This song came on while I was driving home from work earlier and it reminded me of how I used to be a trendsetter among my friends for new music.
I was still in high school when this song came out. It was played heavily on the radio and MTV (back before streaming or even YouTube existed on the internet those were the main sources of hearing music) and I really liked the song. It easily got stuck in my head.
Since I had a part-time job, making my own money, and a passion for music, I spent a lot of time wandering around record stores, and when I saw this CD, I quickly bought it.
At first, my friends kind of made fun of me.
"You bought an entire album just because of one song?"
To which I would always reply, "It's actually a damn good album!"
Being the nice guy that I was, I would let me friends borrow that CD. When they returned it, they would almost always admit that I was right and they were going to buy their own copies.
It didn't stop with just this one album or this one band. It also wasn't always the 'popular' music on the radio. There were other ways that I would hear of new music that wasn't really playing anywhere that public.
I would often buy a CD that my friends had never heard of before, pop it into the CD player on my car stereo and drive around listening to it with my friends, getting them hooked on the same great music I enjoyed.

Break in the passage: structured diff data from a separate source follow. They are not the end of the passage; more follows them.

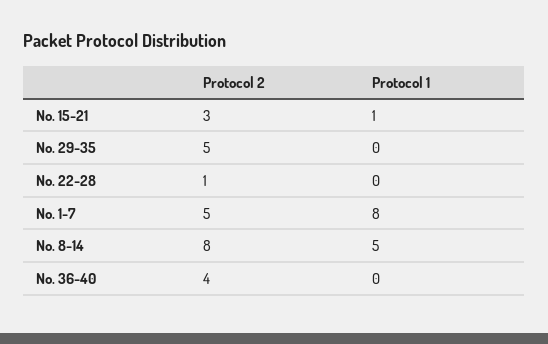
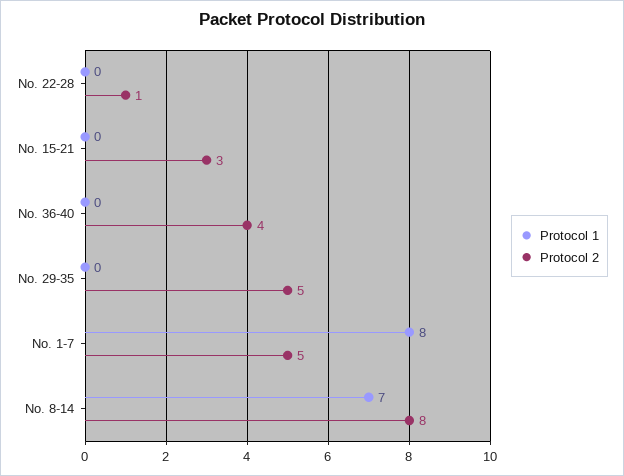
  {
    "Protocol 2": {
      "No. 15-21": 3,
      "No. 29-35": 5,
      "No. 22-28": 1,
      "No. 1-7": 5,
      "No. 8-14": 8,
      "No. 36-40": 4
    },
    "Protocol 1": {
-     "No. 15-21": 1,
+     "No. 15-21": 0,
      "No. 29-35": 0,
      "No. 22-28": 0,
      "No. 1-7": 8,
-     "No. 8-14": 5,
+     "No. 8-14": 7,
      "No. 36-40": 0
    }
  }

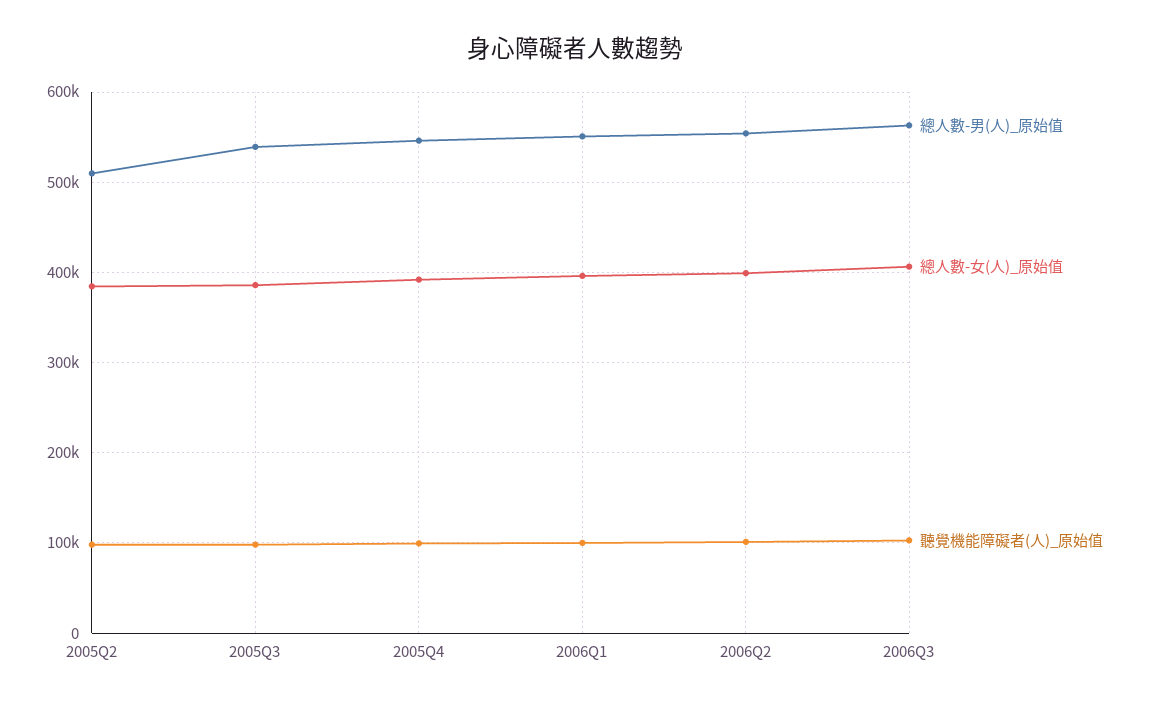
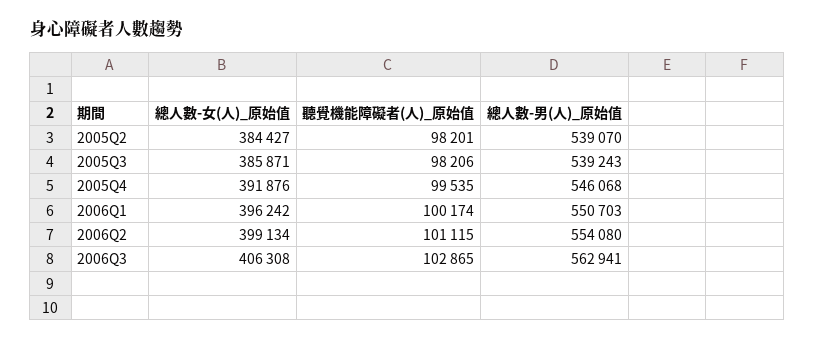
  {
    "總人數-男(人)_原始值": {
-     "2005Q2": 510000,
+     "2005Q2": 539070,
      "2005Q3": 539243,
      "2005Q4": 546068,
      "2006Q1": 550703,
      "2006Q2": 554080,
      "2006Q3": 562941
    },
    "總人數-女(人)_原始值": {
      "2005Q2": 384427,
      "2005Q3": 385871,
      "2005Q4": 391876,
      "2006Q1": 396242,
      "2006Q2": 399134,
      "2006Q3": 406308
    },
    "聽覺機能障礙者(人)_原始值": {
      "2005Q2": 98201,
      "2005Q3": 98206,
      "2005Q4": 99535,
      "2006Q1": 100174,
      "2006Q2": 101115,
      "2006Q3": 102865
    }
  }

This actually went on for several years. I wouldn't exactly claim that I was single-handedly responsible for getting several non-American bands more popular down here in Dallas back in the 90s and early 2000s, but I definitely did help a lot to make that happen.
Once it became easier and easier to find random music online, along with the eventual algorithms, my trendsetter days started fading. I still try to expose my friends to stuff they have not heard of before, but it's not as easy to do as it used to be.
The main downside to this internet era of music, is that many people have returned to just listening to "that one popular song" that plays too often, and never take the time to check out entire albums of music.
The often unheard songs are frequently just as good, if not better, than the one playing everywhere else.